All-Star game Most Valuable Player John Scott may never play another game in the NHL. Sure his appearance in the mid-season spectacle was entertaining, but facts are facts. He is 33 years old, playing in the AHL and the Montreal Canadiens want no part of him on the big club. Also, the role for his kind of player has dwindled to pretty much non-existant. So, how strange would it be if John Scott's last ever NHL game was the All-Star game? Very strange indeed, but it has almost happened a few times in the past.
In the past, the All-Star game would pit the Stanley Cup champions from the previous season against a team of the top players throughout the rest of the NHL. These exhibitions usually took place just prior to the regular season. Often times, a fringe player on the Cup-winning squad would soon be sent down to the minors, never to return  to the NHL. The following guys are the ones who came closest to having an All-Star game being their last NHL game.

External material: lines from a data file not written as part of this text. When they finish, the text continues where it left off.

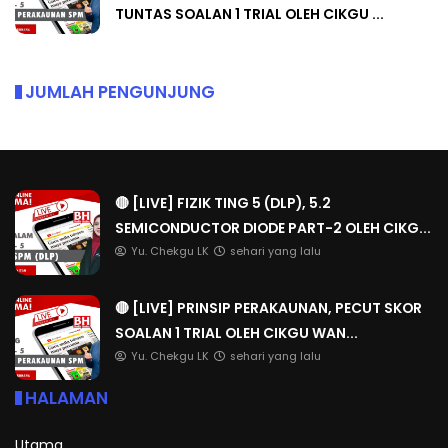
TUNTAS SOALAN 1 TRIAL OLEH CIKGU ...
JUMLAH PENGUNJUNG
🔴 [LIVE] FIZIK TING 5 (DLP), 5.2
SEMICONDUCTOR DIODE PART-2 OLEH CIKG...
Yu. Chekgu LK
sehari yang lalu
🔴 [LIVE] PRINSIP PERAKAUNAN, PECUT SKOR
SOALAN 1 TRIAL OLEH CIKGU WAN...
Yu. Chekgu LK
sehari yang lalu
HALAMAN
Utama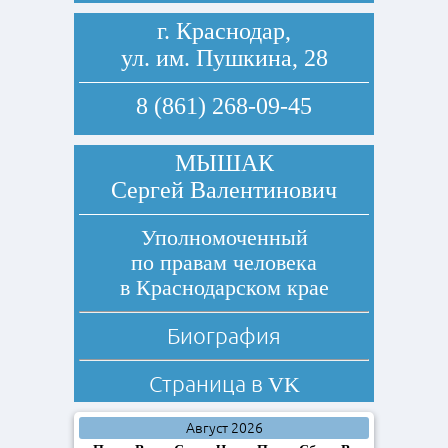
г. Краснодар,
ул. им. Пушкина, 28
8 (861) 268-09-45
МЫШАК
Сергей Валентинович
Уполномоченный
по правам человека
в Краснодарском крае
Биография
Страница в
VK
Август 2026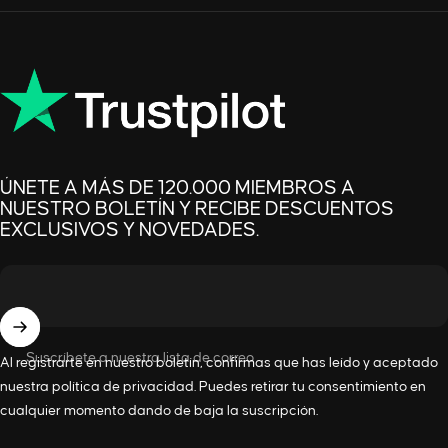
ÚNETE A MÁS DE 120.000 MIEMBROS A
NUESTRO BOLETÍN Y RECIBE DESCUENTOS
EXCLUSIVOS Y NOVEDADES.
Suscríbete a nuestra lista de correo
Al registrarte en nuestro boletín, confirmas que has leído y aceptado
nuestra
política de privacidad
. Puedes retirar tu consentimiento en
cualquier momento dando de baja la suscripción.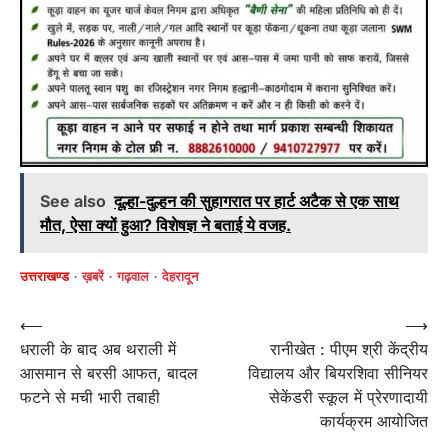
See also
दूल्हा-दुल्हन की सुहागरात पर हार्ट अटैक से एक साथ
मौत, ऐसा क्यों हुआ? विशेषज्ञ ने बताई ये वजह.
उत्तराखण्ड
ख़बरें
गढ़वाल
देहरादून
Post
⟵
⟶
धराली के बाद अब थराली में
रानीखेत : पीएम श्री केंद्रीय
navigation
आसमान से बरसी आफत, बादल
विद्यालय और बियरशिवा सीनियर
फटने से मची भारी तबाही
सेकेंडरी स्कूल में प्रेरणादायी
कार्यक्रम आयोजित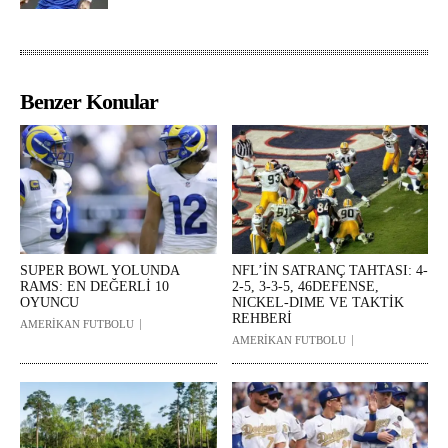
Benzer Konular
SUPER BOWL YOLUNDA
NFL’İN SATRANÇ TAHTASI: 4-
RAMS: EN DEĞERLİ 10
2-5, 3-3-5, 46DEFENSE,
OYUNCU
NICKEL-DIME VE TAKTİK
REHBERİ
AMERİKAN FUTBOLU
AMERİKAN FUTBOLU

1939 was the third official All-Star game and the first time the All-Stars played against a single team, the Canadiens. There were two Montreal players in this game that played very little in the NHL afterwards. Forward Earl Robinson was a longtime Montreal Maroon who had been acquired by the Canadiens just two weeks prior to the 1939 All-Star affair. He was 32 years-old at the time and would play a mere 11 more games with the Habs before joining New Haven of the AHL. He played two more seasons there before retiring from pro hockey. His teammate and goaltender Wilf Cude wound down his career soon after the 1939 All-Star match. 
Earl Robinson
Cude had been Montreal's regular goalie since 1935, but after giving up five goals to the All-Stars he played only seven more games that season going 1-5-1 before joining Robinson in New Haven. Three more games the following year and the 30 year-old Cude retired from hockey only 10 games after his All-Star appearance.
Wilf Cude
Keith Allen
Longtime Philadelphia Flyers coach/GM/executive Keith Allen played in the 1954 All-Star game with Detroit but played only 18 games that season to wrap up his brief NHL career. He would be elected into the Hockey Hall of Fame's Builder wing in 1992.
Norm Corcoran
Detroit Red Wing, Norm Corcoran skated in the 1955 All-Star game and only 2 games with the Red Wings that year. Traded to Chicago in January 1956, he played only 23 more NHL games. He played out his career in the AHL until the 1965/66 season.
Stan Smrke
After playing four games for the Canadiens in 56/57, Stan Smrke made the team out of training camp and played in the 1957 All-Star game. After five more games, the 29 year-old minor league scoring star was returned to Rochester. In 1959/60 he would lead the AHL with 40 goals but never played in the NHL again.
Gerry Ehman
Gerry Ehman played in the 1964 All-Star game with Toronto and it likely would have been his last NHL game if not for expansion three years later. He hadn't been an NHL regular since 59/60 but was a reliable AHL scorer mainly with Rochester. He played four games for the Leafs in 63/64 but the All-Star match would be his last ever with Toronto. He was immediately returned to Rochester and promptly led the AHL with 85 points. After three more terrific AHL seasons, the 35 year-old was mercifully traded to expansion Oakland where he returned to the NHL for four productive seasons.